(K-408) Mass Manufacture of Hydrogel Beads using Step Emulsification

Step emulsification is a droplet generation method that uses the device geometry, rather than shear forces, to generate droplets due to a Laplace pressure difference in different regions of the device. With this technique, the size of droplets (or beads) produced depends more on material properties than the rate at which the dispersed phase flows (3). Step emulsification can be used to stably and reliably synthesize hydrogel beads en mass using parallel bead generation channels. These beads can then be used for a number of different applications, including sequencing preparation and 3D cell cultures(1) and tumor or organoid models(5).

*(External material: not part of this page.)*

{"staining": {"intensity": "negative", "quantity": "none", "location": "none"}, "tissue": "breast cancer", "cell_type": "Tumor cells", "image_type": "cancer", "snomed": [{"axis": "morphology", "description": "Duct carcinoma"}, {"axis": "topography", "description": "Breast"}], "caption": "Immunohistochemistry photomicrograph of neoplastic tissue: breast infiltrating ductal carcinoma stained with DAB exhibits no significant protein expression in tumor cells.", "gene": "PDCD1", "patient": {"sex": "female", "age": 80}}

As with most microfluidic devices, the most common way to manufacture a device mold is through photolithography. While this method is very popular due to its ability to manufacture dimensions at the microscale that can be transferred to the final PDMS microfluidic device, it requires specialized equipment and training. 3D printing has emerged as a potential alternative mold fabrication method, owing to its relatively lower cost and training barrier. In addition, 3D-printed molds can often be produced in less than 30 minutes, compared to hours in a specialized microfabrication facility. Despite these advantages, 3D-printed molds are still a less common mold fabrication technique, and their adoption has been hindered by concerns that include the resolution of features possible with this technique. The benefits of a 3D-printed mold for microfluidic devices are valuable and deserves deeper exploration as access to 3D-printing technology has grown in the last years.

SolidWorks was used to design the 3D-printed molds. The design consists of 10 parallel microfluidic channels, arranged radially with a central inlet and each of the channels opening into a large reservoir. Step emulsification requires a step height difference from these channels to the reservoir to cause an imbalance in Laplace pressure and ultimately break off the fluid as a bead. Each nozzle is designed to have a channel height of 60 μm and a nozzle opening of 390 μm. The ratio of nozzle opening to channel height is 6.5, fitting the 5.5 to 19 ratio that is needed for monodispersed beads to form(2). Neutralized collagen solution was selected as the hydrogel (dispersed) fluid while mineral oil was selected as the immiscible continuous fluid. 

A COMSOL simulation of bead formation in the device was run to predict the dimensions of the beads. Unlike other droplet or bead production methods, step emulsification has not been modeled extensively in literature. Using T-junction COMSOL models as inspiration, a two-phase multiphysics simulation was run for 60 minutes. The simulation included averaged recorded viscosity and density for both collagen solution and mineral oil. In order to replicate the continuous fluid (mineral oil) and the reservoir, a rectangular prism was drawn around the nozzle. 

A CADworks 3D (M50-405) 3D printer with CADworks 3D Microfluidic Photopolymer Resin was used to produce the microfluidic device mold. The PDMS cast was permanently bonded to a glass microscope slide via plasma bonding and then annealed using a hot plate.

An optical profilometer captured the dimensions of the channel height and the nozzle opening of the 3D printed mold to be 56 um and 334.9 um, respectively. These values are close to the designed dimensions of 60 um and 390 um, respectively. The critical design ratio (of nozzle opening: channel height) was 6.5 as designed and was 5.98 as printed. Importantly, this means that the printed mold’s aspect ratio falls within the range of 5.5 to 19 required for bead formation using step emulsification(2). 

COMSOL studies predicted a bead diameter of about 210 um, and the size of the beads produced from the device agreed well with this prediction, having an average diameter of 253.6 um + 44.6 um (Figure 2, right). The diameters of droplets generated from each of the 10 nozzles in the device were compared using ANOVA. The test produced an alpha value of 0.59665 which was greater than our defined critical value of 0.05. Thus, there is no statistically significant difference between bead sizes generated from different nozzles. 

In this work, 3D-Printed molds served as masters for producing PDMS microfluidic devices (Figure 2, left) that were used successfully to generate collagen microbeads in a parallel fashion, utilizing step emulsification for robust and steady bead generation. 3D-printed molds enable the fabrication of microfluidic devices for labs and facilities lacking access to traditional photolithography equipment and increase accessibility while decreasing the associated cost of adopting microfluidic technology for applications in droplet microfluidics including genetic screening and creation of 3D cell culture systems.